“This is so stupid! I don’t even want to be here!”
Despite the slight lisp caused by my braces, I spoke with all the angst a high school senior could muster. The place from which I sounded so desperate to escape was an audition for my high school’s production of The Music Man. Before my mirror at home, I played a fine Eulalie Mackechnie Shinn (though, realistically, I expected to have a better chance as one of the “pick a little, talk a little” ladies). But in a large room surrounded by my peers, the only emotion I could produce was fear. That being socially unacceptable as an American teen, I promptly drowned it with a thick layer of disdain. My comment was not meant to be heard or, if so, only by my closest friend sitting next to me. However, immediate eye contact with the teacher confirmed she had heard it as well.
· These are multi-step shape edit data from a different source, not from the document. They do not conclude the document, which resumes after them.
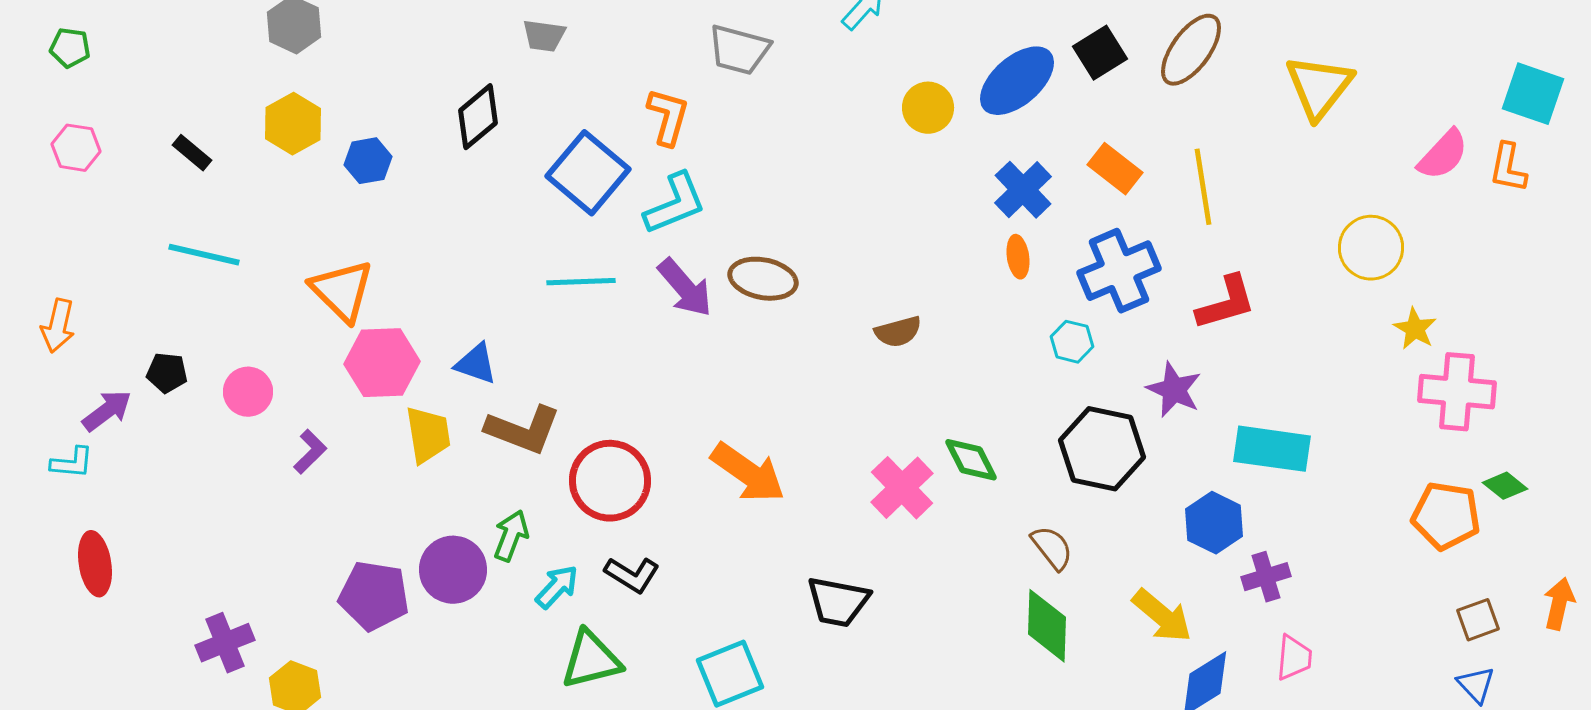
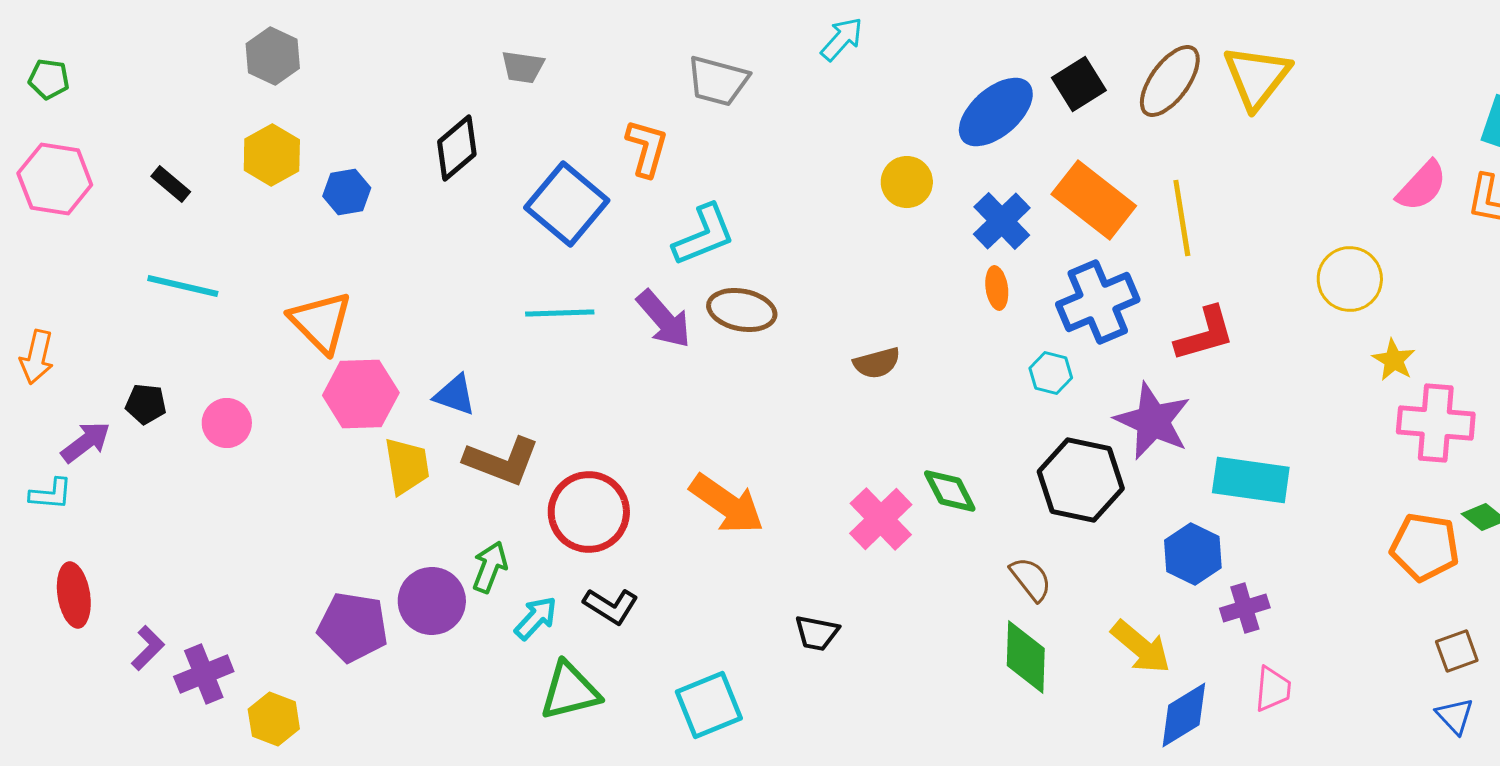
yellow triangle: (1319, 87) -> (1257, 77), moved
yellow circle: (928, 108) -> (907, 182), moved
pink hexagon: (76, 148) -> (55, 179), size x1.5
orange rectangle: (1115, 169) -> (1094, 200), size x1.5
cyan L-shape: (675, 204) -> (704, 235), moved
purple star: (1174, 390) -> (1153, 421), size x1.4
purple L-shape: (310, 452) -> (148, 648), moved
black trapezoid: (838, 602) -> (817, 633), size x0.7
I was not Eulalie Mackechnie Shinn my senior year. My good friend stole the show with that role; and she was superb! Neither was I one of her chatty friends, nor even a towns person. I may be wrong; but the way I remember it, I was the only member of the senior class who auditioned but did not get a single part, speaking or otherwise.
And I knew exactly why.
I have often wondered how things might have been different if the teacher had pulled me aside to discuss my comment. It surprised me that she didn’t see behind the teenage façade to the fearful adolescent inside.
This episode was important in my life journey, having both a negative and a positive result. Negatively, I have never braved another theater audition in the 20+ years since that day. I have always loved to sing. I adore watching dance – it’s something that I always wanted to learn. I did take half a semester of an acting class and enjoyed it. Yet, even with friends encouraging me to audition, I have not gathered the self-confidence to go for it. The closest I’ve come to the theater has been joyfully choreographing small groups and choir motions for children’s choir musicals at our church in Virginia.
The positive outcome showed itself a mere six months later when I left my home state of Michigan to go to Liberty University, 12 hours away in Virginia. There, I found the courage to push away my fears of being unknown to reach out and meet new people. Rather than hiding myself away, I signed up for activities and socials and did everything I could to make friends, giving me a thoroughly positive college experience.
This was an inciting incident in my life.
I share my story as part of a synchroblog to celebrate the release of Inciting Incidents (Moody Press), a book featuring the stories of my online friend, Tracee Persiko, and five other creatives who share honestly about surviving life’s difficulties while attempting to do great things. You can read other bloggers’ inciting incident stories or post one of your own on the Stories page, here. If you don’t have a blog, feel free to share a brief story in the comments.
Tracee said it best in her blog post today,
“Some incidents we don’t invite or ask for, but they happen. Change is sometimes forced on us. Every circumstance comes with decisions to make in how to handle them. The fork in the road speaks of paths that will either lead to healing, or further pain…My hope is that we can encourage and find hope through one another’s life lessons.”